----- BLOC DE TEXTE

Depuis la fermeture de l'usine GM de Boisbriand en 2002, qui produisait les modèles Firebird et Camaro, le Québec a cessé de produire des voitures. Seules des entreprises de pièces automobiles d'origine et de pièces de remplacement continuent de tirer leur épingle du jeu.
«L'industrie a perdu plusieurs joueurs. Seuls ceux qui se sont adaptés au marché en réduisant leurs coûts de production s'en sont sortis», souligne Denis Poirier, vice-président exécutif de Spectra Premium, qui fabrique des pièces d'origine et des pièces après-marché. Depuis la crise de 2008, le marché de la fabrication de pièces d'origine au pays est passé de 30 à 20 milliards de dollars. Spectra Premium a dû elle-même fermer une de ses divisions de pièces de magnésium, à Boisbriand, dont les produit étaient destinés aux Acadia et Buick Enclave de GMC. Les quelque 100 employés ont été pour la plupart relocalisés dans les autres usines de fabrication de Spectra à Laval et Boucherville.

----------
----- INFORMATIONS EXTRAITES

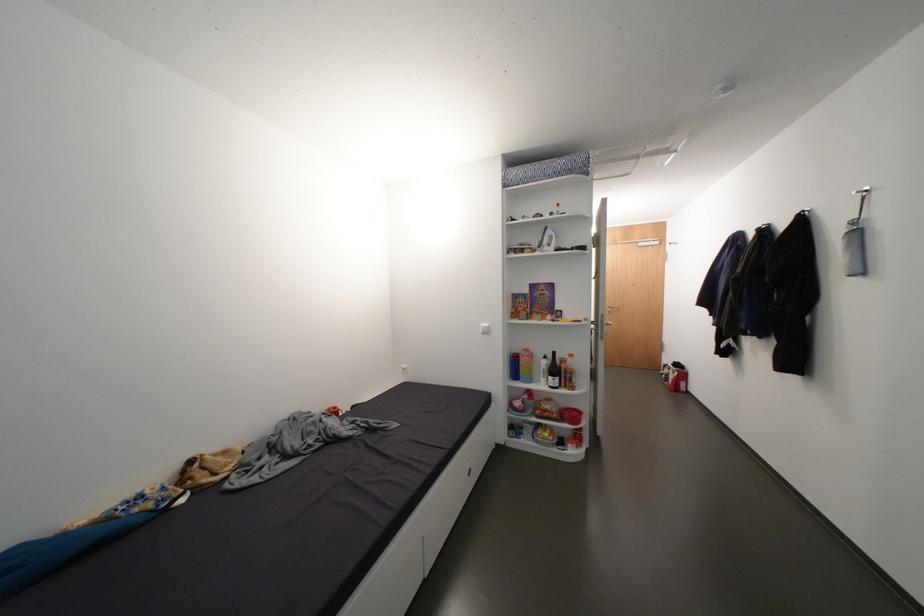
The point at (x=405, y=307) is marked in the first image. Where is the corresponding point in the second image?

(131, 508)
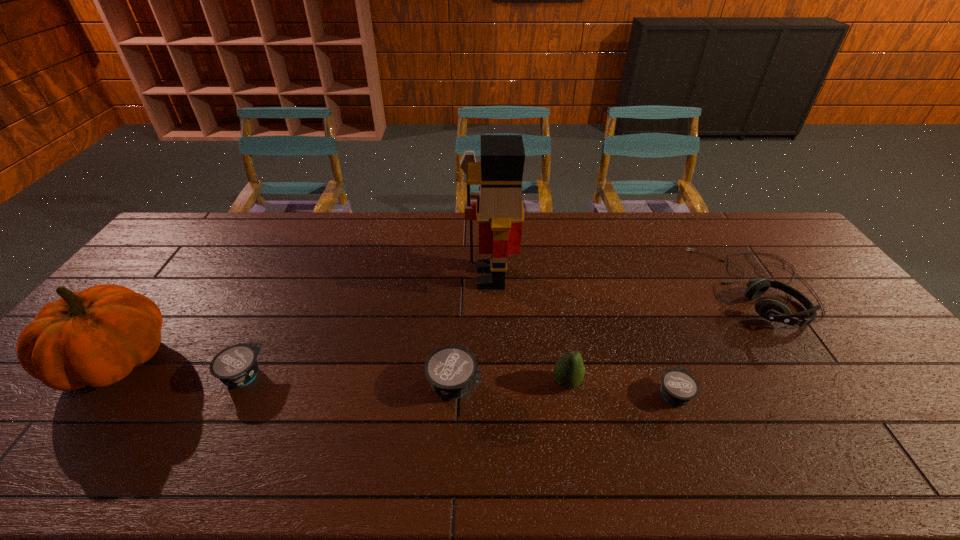
At what (x,y) coordinates should I click in order to perform the action: click on vacant space located on the outer surface of the rightmost object. Please return your answer as a coordinate pair (x, y). The height and width of the screenshot is (540, 960). Looking at the image, I should click on (630, 287).

You are a GUI agent. You are given a task and a screenshot of the screen. Output one action in this format:
    pyautogui.click(x=<x>, y=<y>)
    Task: Click on the vacant space located 0.100m on the outer surface of the rightmost object
    The image size is (960, 540).
    Given the screenshot: What is the action you would take?
    pyautogui.click(x=675, y=287)

Image resolution: width=960 pixels, height=540 pixels. What are the coordinates of `object that is positioned at the far edge` in the screenshot? It's located at (770, 308).

Image resolution: width=960 pixels, height=540 pixels. I want to click on avocado present at the near edge, so click(x=569, y=370).

Where is `pumpkin located in the near edge section of the desktop`? This screenshot has width=960, height=540. pumpkin located in the near edge section of the desktop is located at coordinates (95, 337).

Image resolution: width=960 pixels, height=540 pixels. Find the location of `object that is at the left edge`. object that is at the left edge is located at coordinates (95, 337).

The width and height of the screenshot is (960, 540). I want to click on object located in the right edge section of the desktop, so click(x=770, y=308).

Identify the location of object positioned at the near left corner. (95, 337).

Identify the location of object that is at the far right corner. Image resolution: width=960 pixels, height=540 pixels. (770, 308).

In the image, there is a desktop. At what (x,y) coordinates should I click in order to perform the action: click on free space at the far edge. Please return your answer as a coordinate pair (x, y). The width and height of the screenshot is (960, 540). Looking at the image, I should click on (430, 235).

----------

• [EXERCICES]
**a)** Traduisez en anglais la phrase suivante, tirée du texte sur l'industrie automobile au Québec : « Depuis la crise de 2008, le marché de la fabrication de pièces d'origine au pays est passé de 30 à 20 milliards de dollars. »
**b)** Répondez aux questions suivantes à partir du texte sur l'industrie automobile au Québec.
(i) En quelle année l'usine GM de Boisbriand a-t-elle fermé ?
(ii) Quel poste Denis Poirier occupe-t-il chez Spectra Premium ?
(iii) Dans quelles villes la plupart des employés de la division fermée ont-ils été relocalisés ?
Appuyez-vous uniquement sur le texte pour répondre.

• [RÉSULTATS ATTENDUS]
**a)** Since the 2008 crisis, the original parts manufacturing market in the country has shrunk from 30 to 20 billion dollars.

**b)**
(i) En 2002.
(ii) Vice-président exécutif.
(iii) À Laval et à Boucherville.